You can call it a marriage of convenience, or a bond made out of necessity, but however you describe it, the joint bid by Grab and Singtel today for a digital full banking licence in Singapore is one that makes sense for both parties.
The two companies said today that they would establish a consortium to be one of the first such banking entities in Singapore, following a major liberalisation in the sector this year.
This means the consortium, 60 per cent owned by Grab and 40 per cent by Singtel, will be able to offer deposits and lend money to both retail and non-retail customers. Yes, as direct competitors to incumbents such as DBS and Oversea-Chinese Banking Corporation.
Yet, the new entrant, if the government regulator eventually gives the green light, will not be so keen to go after the same turf that traditional players have staked out for years.
There are lots of greenfield opportunities that both Grab and Singtel can grab, sorry for the pun, because they are already dealing with huge customer bases and have some form of e-payment offerings.
While the traditional banks may know your net worth, these two challengers will have a lot of minute data, for example, where you frequently travel to or whom you always contact.
This treasure trove of information is key to them selling the right products to you. Instead of endless mailers from the banks telling you to sign up for another new credit card or insurance policy, the digital banks do not have legacy systems and operating processes to hamper them.
They already offer e-wallet services today, which enable users to buy stuff and transfer money easily on the mobile phone, an increasingly important device that is reducing the importance of old banking accounts.
In this arena, Grab the “everything” app and Singtel the telecom operator have the upper hand. Extending existing services to a full banking offering is something that is logical in the long term.
It’s not too far fetched to have your telco offer to lend you money for a purchase, much like a bank would dangle low-interest loans for you to buy a watch, car or house. But the offer might come straight on your app or phone, so you get your instant gratification, for better or worse.
A digital bank also means that transactions are done mostly digitally, so you likely won’t be visiting a bank branch. When was the last time you actually wanted to visit a bank branch, anyway? If you could, you’d rather do things digitally and avoid the queues.
The joint bid by Singtel and Grab also helps both parties. Facing a tough market in traditional telecom services in Singapore and abroad, Singtel is looking for a new revenue streams, while Grab would do well to leverage on Singtel’s network infrastructure, which can be relied on to deliver digital services reliably.
Though the new players promise disruption and better deals for consumers, the idea of telcos becoming banks isn’t new. Back in the 2000s, some of them already harboured ambitions to offer banking services on the mobile phone.
The technology was not quite ready back then. Plus, if you asked most regulators around the world then, many would have thought that banking was a sector that was safe from disruption.
The situation is different now, of course. Singapore’s move to offer digital banking licenses is already behind regional rival Hong Kong’s. The Special Administrative Region gave out eight digital-only “virtual banking” licences in March this year.
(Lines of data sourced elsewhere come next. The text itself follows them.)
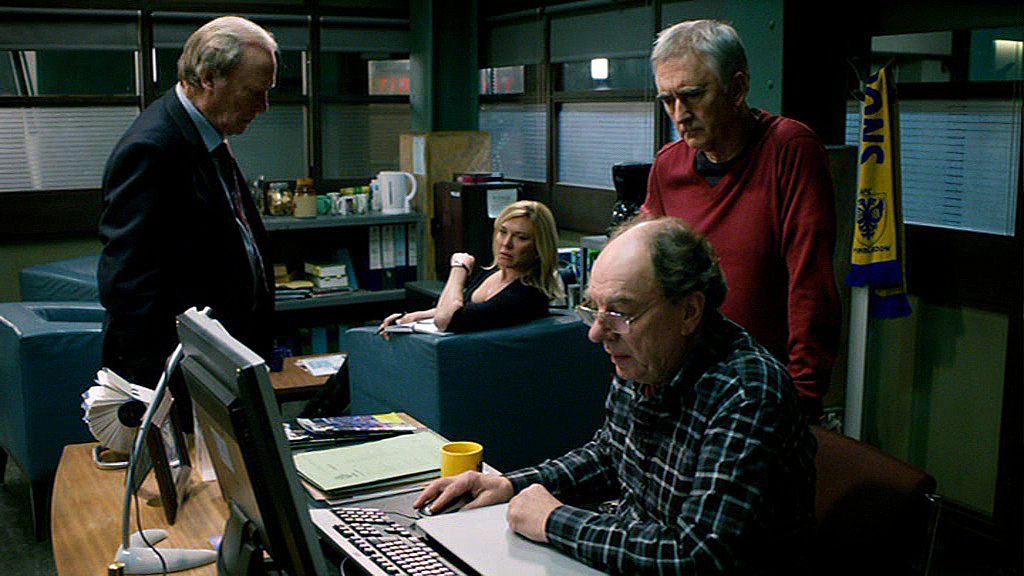
You are a GUI agent. You are given a task and a screenshot of the screen. Output one action in this format:
    pyautogui.click(x=<x>, y=<y>)
    Task: Click on the jug
    
    Given the screenshot: What is the action you would take?
    pos(393,188)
There is good reason for the Monetary Authority of Singapore to be careful, to be fair. It has told these new digital players to show they can make money, rather than simply grow like a tech startup while piling up the losses.
After all, a bank can’t keep losing money, because folks who put money in their bank accounts are not investors but people who trust the bank to safekeep it.
This is also where Grab needs the stability of Singtel. No matter how big its ride-hailing or food delivery operations are in Southeast Asia, it is still losing money. It hasn’t turned in a profit, quarter after quarter, like Singtel.
The last thing you want is for a digital bank to lose all of its customers’ deposits. We’ve already seen that when tech startups up and go without notice – remember oBike – and it’s probably a good thing that digital banks are regulated stringently from the start.
If the regulators do grant them a licence, it will be interesting to see what Grab and Singtel can come up with. That’s not forgetting other prospective players in Singapore, such as Razer, which now offers an e-wallet. The new year looks set to bring disruption to the banking market.